Using integration by parts, we have \begin {align*} \int _{0}^{1} h(x) \Diff x & = \left [x h(x)\right ]_{0}^{1} - \int _{0}^{1} x \Diff h(x) \\ & = 1 \cdot h(1) - 0 \cdot h(0) - \int _{0}^{1} x h'(x) \Diff x \\ & = h(1) - \int _{0}^{1} x h'(x) \Diff x. \end {align*}
Hence, \begin {align*} \int _{0}^{1} \left (h'(x)\right )^2 \Diff x & = 2h(1) - 2 \int _{0}^{1} h(x) \Diff x - \frac {1}{3} \\ & = 2 h(1) - 2 \left [h(1) - \int _{0}^{1} x h'(x) \Diff x\right ] - \frac {1}{3} \\ & = 2 \int _{0}^{1} x h'(x) \Diff x - \frac {1}{3} \\ & = 2 \int _{0}^{1} x h'(x) \Diff x - \int _{0}^{1} x^2 \Diff x. \end {align*}
Therefore, similar to the previous part, we have \(h'(x) = x\) for \(0 \leq x \leq 1\), and hence \(h(x) = \frac {x^2}{2} + h(0) = \frac {x^2}{2}\) for \(0 \leq x \leq 1\).
First, we notice that \begin {align*} \int _{0}^{1} e^{-ax} \Diff x & = - \frac {1}{a} \left [e^{-ax}\right ]_{0}^{1} \\ & = - \frac {1}{a} \cdot \left [e^{-a} - 1\right ] \\ & = - \frac {e^{-a}}{a} + \frac {1}{a}. \end {align*}
Hence, \begin {align*} \int _{0}^{1} e^{ax} \left (k(x)\right )^2 \Diff x & = 2 \int _{0}^{1} k(x) \Diff x - \int _{0}^{1} e^{-ax} \Diff x + \frac {1}{a} - \frac {1}{a^2} - \frac {1}{4} \\ \int _{0}^{1} \left [e^{ax} \left (k(x)\right )^2 - 2 k(x) + e^{-ax}\right ] \Diff x & = - \frac {1}{a^2} + \frac {1}{a} - \frac {1}{4} \\ \int _{0}^{1} e^{-ax} \left [e^{2ax} \left (k(x)\right )^2 - 2 e^{ax} k(x) + 1\right ] \Diff x & = - \left (\frac {1}{a} - \frac {1}{2}\right )^2 \\ \int _{0}^{1} e^{-ax} \left (e^{ax} k(x)- 1\right )^2 \Diff x & = - \left (\frac {1}{a} - \frac {1}{2}\right )^2. \end {align*}
Since \(e^{-ax} > 0\), and \(\left (e^{ax} k(x) - 1\right )^2 \geq 0\), the integrand must be non-negative, and hence \[ \int _{0}^{1} e^{-ax} \left (e^{ax} k(x)- 1\right )^2 \Diff x \geq 0, \] meaning \[ \left (\frac {1}{a} - \frac {1}{2}\right )^2 \leq 0. \]

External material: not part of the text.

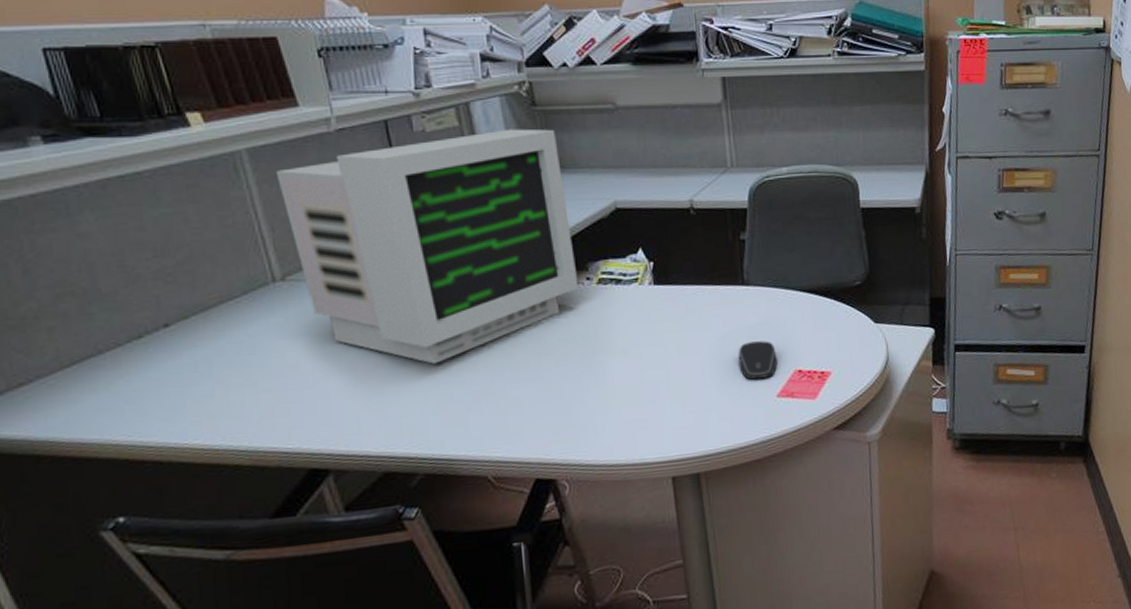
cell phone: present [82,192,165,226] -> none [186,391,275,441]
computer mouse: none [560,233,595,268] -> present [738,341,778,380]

However, since this is a square, it is non-negative, and it must be the case that \(\left (\frac {1}{a} - \frac {1}{2}\right )^2 = 0\), giving \(\frac {1}{a} = \frac {1}{2}\), and hence \(a = 2\).

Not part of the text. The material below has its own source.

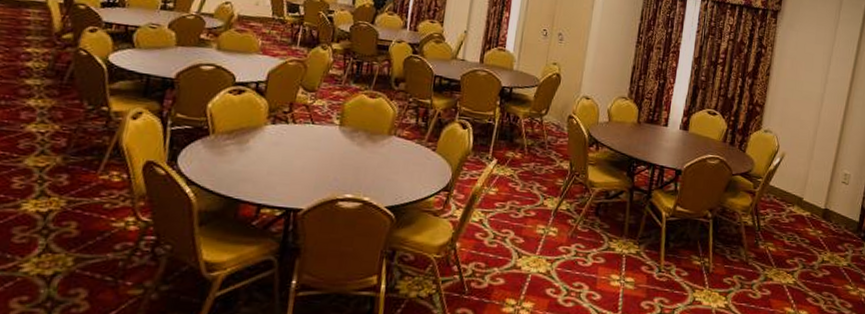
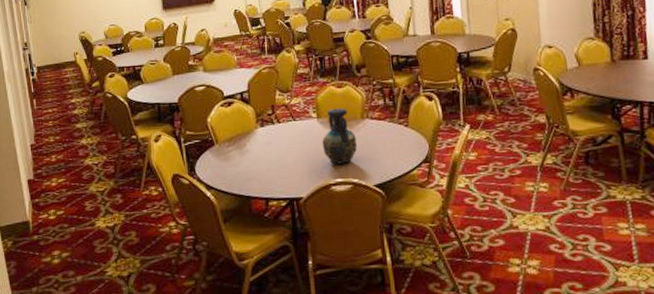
vase: none [338,118,379,180] -> present [322,107,358,165]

Therefore, \[ \int _{0}^{1} e^{-ax} \left (e^{ax} k(x)- 1\right )^2 \Diff x = 0, \] and since the integrand is continuous and non-negative over the interval, it must be zero everywhere for \(0 \leq x \leq 1\), and hence \[ e^{ax} k(x) - 1 = 0, \] giving \[ k(x) = e^{-ax} = e^{-2x} \] for \(0 \leq x \leq 1\).